En Nouvelle Algérie, quand le boycott des élections truquées se mue en haute trahison pour les généraux…

En Nouvelle Algérie, quand le boycott des élections truquées se mue en haute trahison pour les généraux…

Il est bien connu en sciences politiques que l’abstention électorale est un message politique éloquent, exprimant la méfiance du citoyen envers les partis, les programmes ou le processus tout entier. Dans tout lieu qui respecte la raison, le pouvoir analyse cette abstention et en recherche les causes. Mais dans le dictionnaire des généraux du mal, et par la voix de M. Saïd Sayoud, la chose est bien plus simple et ne nécessite aucune discussion : Vous n’avez pas voté ? Alors vous êtes un Algérien traître ! Les listes ne vous ont pas plu ? Alors vous êtes un agent d’un État étranger ! Vous avez aussi décidé de rester chez vous le jour du scrutin ? Félicitations, vous êtes devenu un « espion et un mercenaire » menaçant la sécurité nationale !

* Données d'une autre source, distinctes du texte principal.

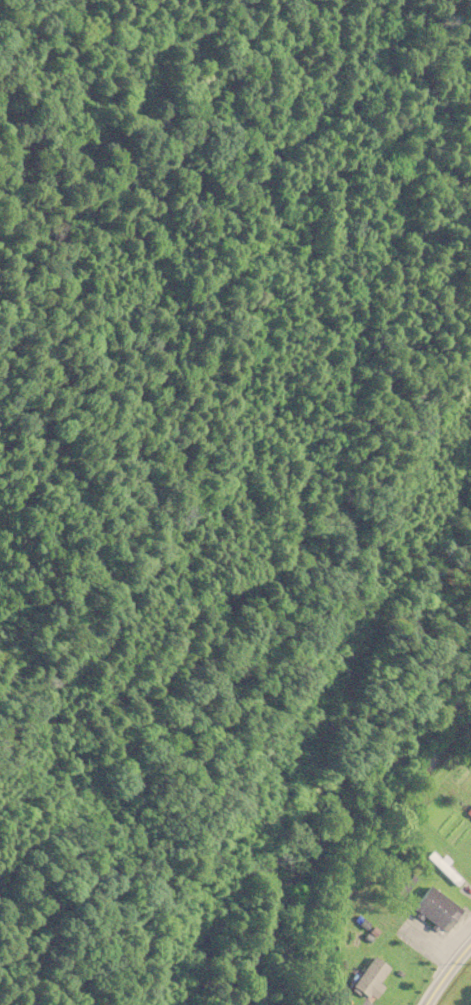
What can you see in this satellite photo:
building: (469, 815)
building: (434, 910)
road: (447, 972)
building: (367, 978)

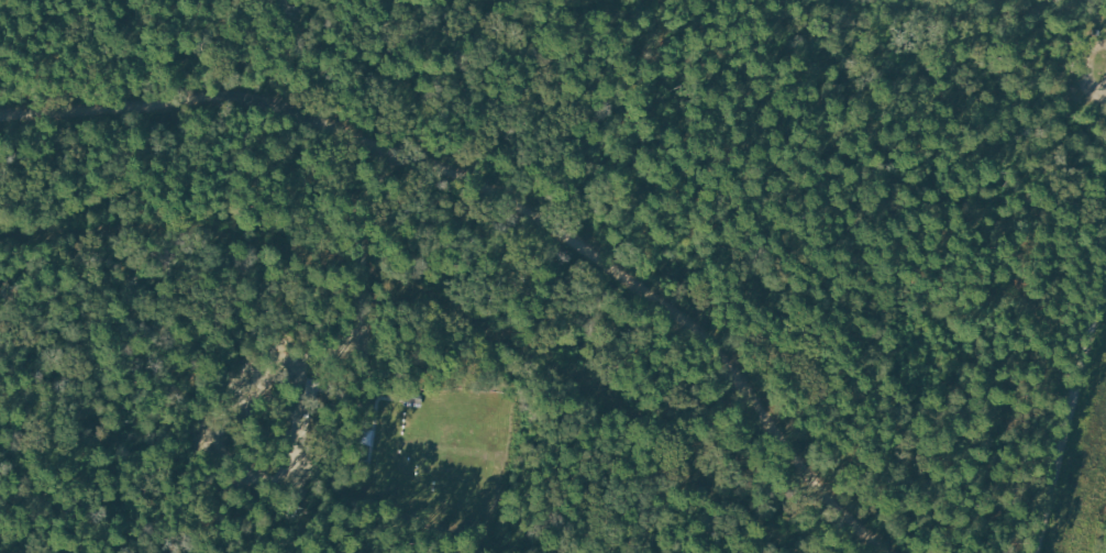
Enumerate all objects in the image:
road: (501, 207)
road: (1072, 416)

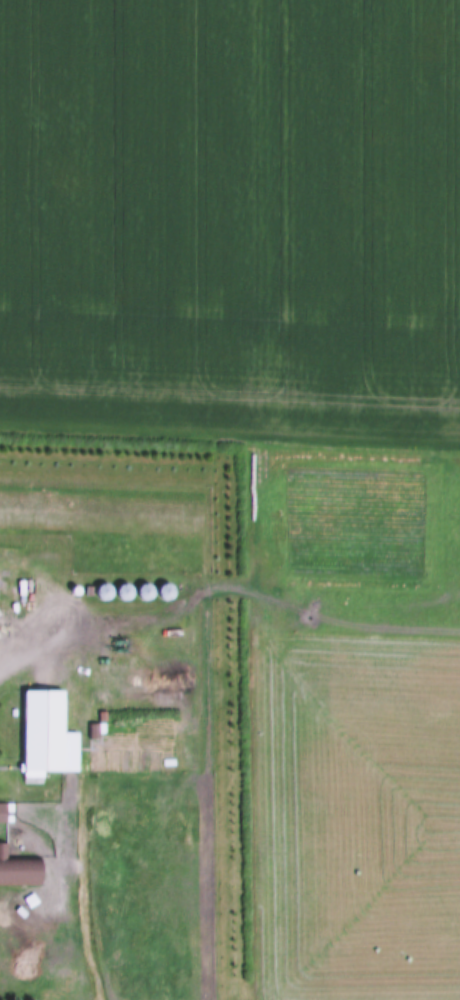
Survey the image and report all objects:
building: (40, 730)
building: (1, 811)
building: (17, 869)

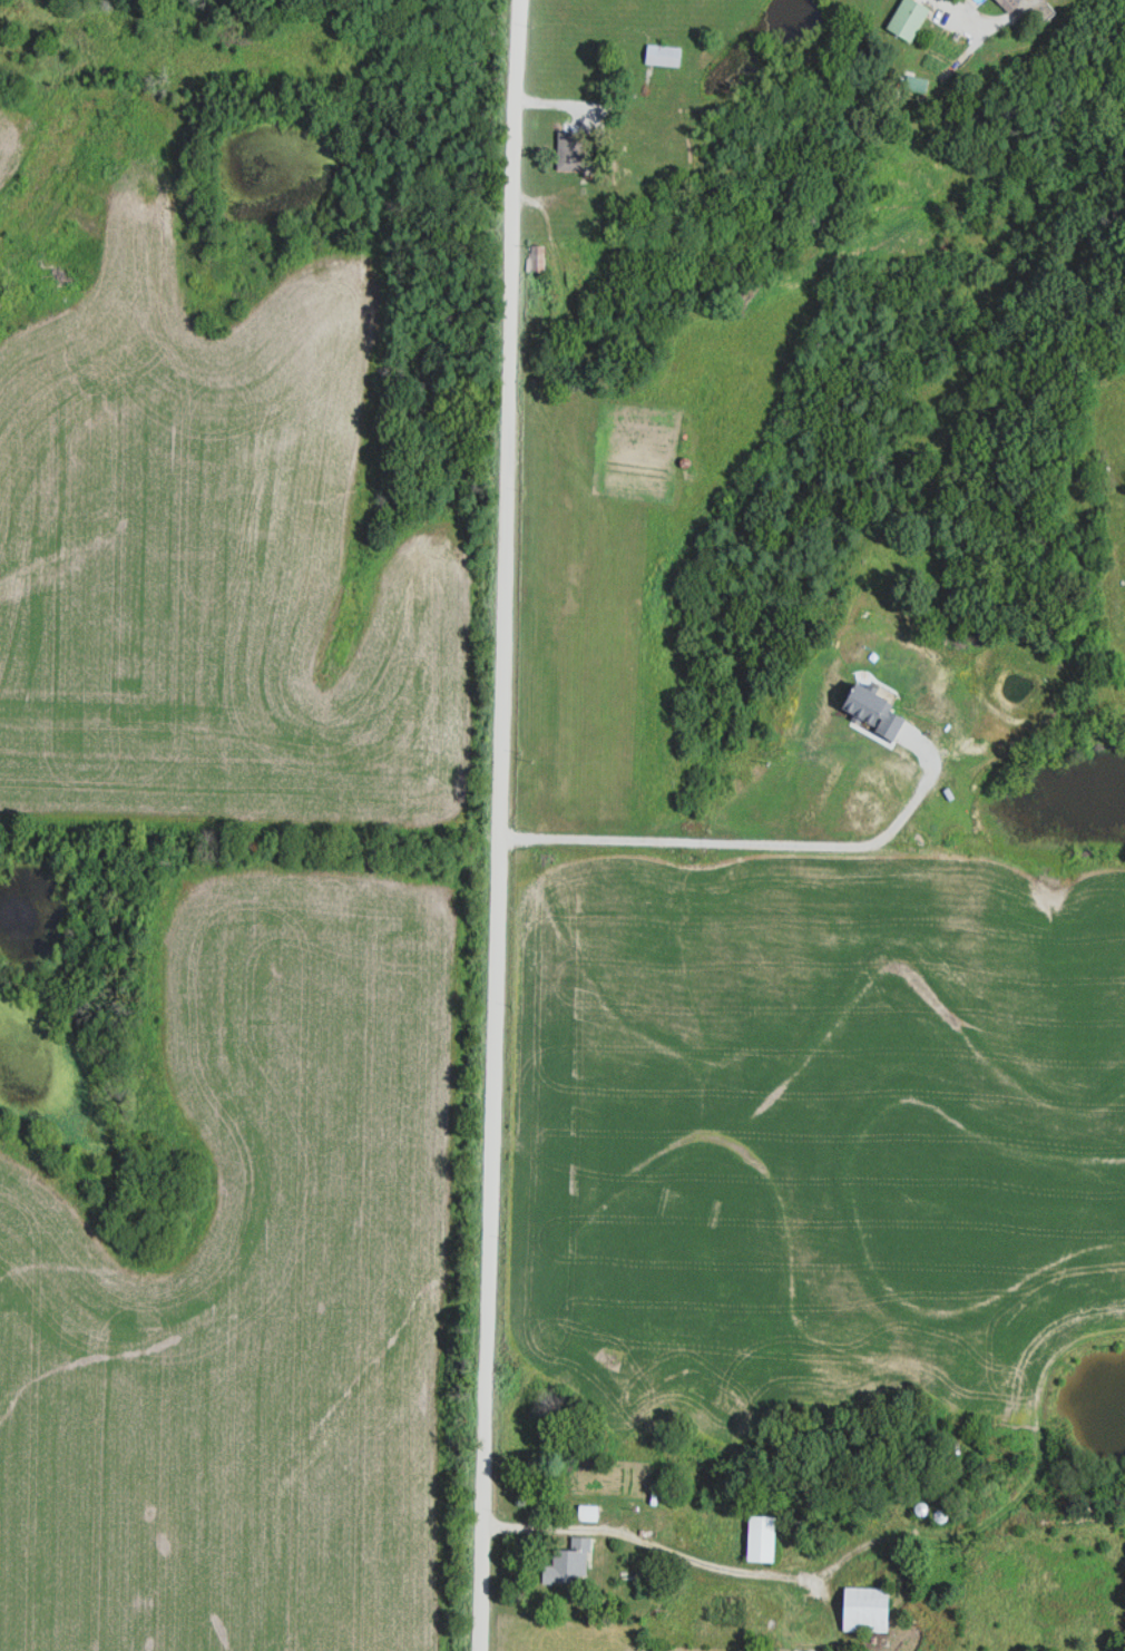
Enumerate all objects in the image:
building: (1013, 5)
building: (909, 18)
road: (988, 19)
building: (665, 55)
road: (596, 106)
building: (573, 150)
road: (597, 180)
road: (501, 825)
building: (923, 1509)
building: (589, 1512)
building: (763, 1537)
road: (651, 1545)
building: (568, 1563)
park: (937, 1568)
building: (868, 1609)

Cette logique surréaliste ne se contente pas de confisquer le droit de l’Algérien ordinaire à choisir, mais lui confisque même son droit de « s’asseoir sur son canapé », transformant le bulletin de vote d’un outil démocratique en un « certificat d’absolution » national. Celui qui ne le possède pas est un renégat, ingrat envers les bienfaits de l’Algérie. Et ce qui suscite l’amère ironie, c’est que cette violente attaque verbale intervient dans le contexte d’un environnement numérique chargé et surveillé jusqu’à l’obsession. Il ne s’agit plus seulement de discours d’accusation de trahison, mais cela s’étend à des pratiques quotidiennes qui font que le citoyen réfléchit mille fois avant de cliquer sur son écran. Selon l’équation actuelle de la sécurité numérique, si vous cliquez accidentellement sur un bouton « J’aime » sur la page d’un opposant ou si un commentaire spontané dont vous n’avez pas mesuré les conséquences, il peut se transformer en un clin d’œil en une affaire d’« atteinte à l’unité nationale » ou de « démoralisation de l’armée », dont l’issue inévitable est des années de prison et de torture jusqu’à la mort dans les geôles politiques. Dans ce climat tendu, la menace d’accusation de trahison et de collaboration en raison du boycott des élections devient une extension naturelle de la politique de « nationalisation et de contrôle de l’espace bleu », où ce qui est demandé au citoyen n’est pas seulement de ne pas s’opposer, mais d’applaudir chaleureusement les « voleurs respectables » et les généraux assassins. Sinon, les accusations de collaboration et d’espionnage sont prêtes et « en conserve » dans le tiroir le plus proche du commissariat.

Le grand paradoxe de ces discours hystériques est qu’ils atteignent exactement l’opposé de leurs objectifs. Au lieu que l’accusation de trahison pousse les citoyens vers les urnes par peur ou par amour, elle creuse le fossé et prouve que le pouvoir qui craint le « bulletin blanc » ou la « chaise vide » est un pouvoir qui mesure parfaitement l’étendue de son isolement et de sa déconnexion du peuple opprimé. Car décrire le simple citoyen comme un traître et un collaborateur, simplement parce qu’il a décidé de ne pas participer à une « comédie » aux résultats connus, est une faillite politique et morale par excellence. Les peuples ne sont pas dirigés par l’insulte et la muselière, ni l’obéissance et la loyauté arrachées par l’intimidation et l’injustice. Et tant que le bouton « J’aime » effraie les généraux et terrifie l’efféminé Tebboune, le boycott populaire silencieux restera le cri le plus dérangeant et le plus bruyant pour eux.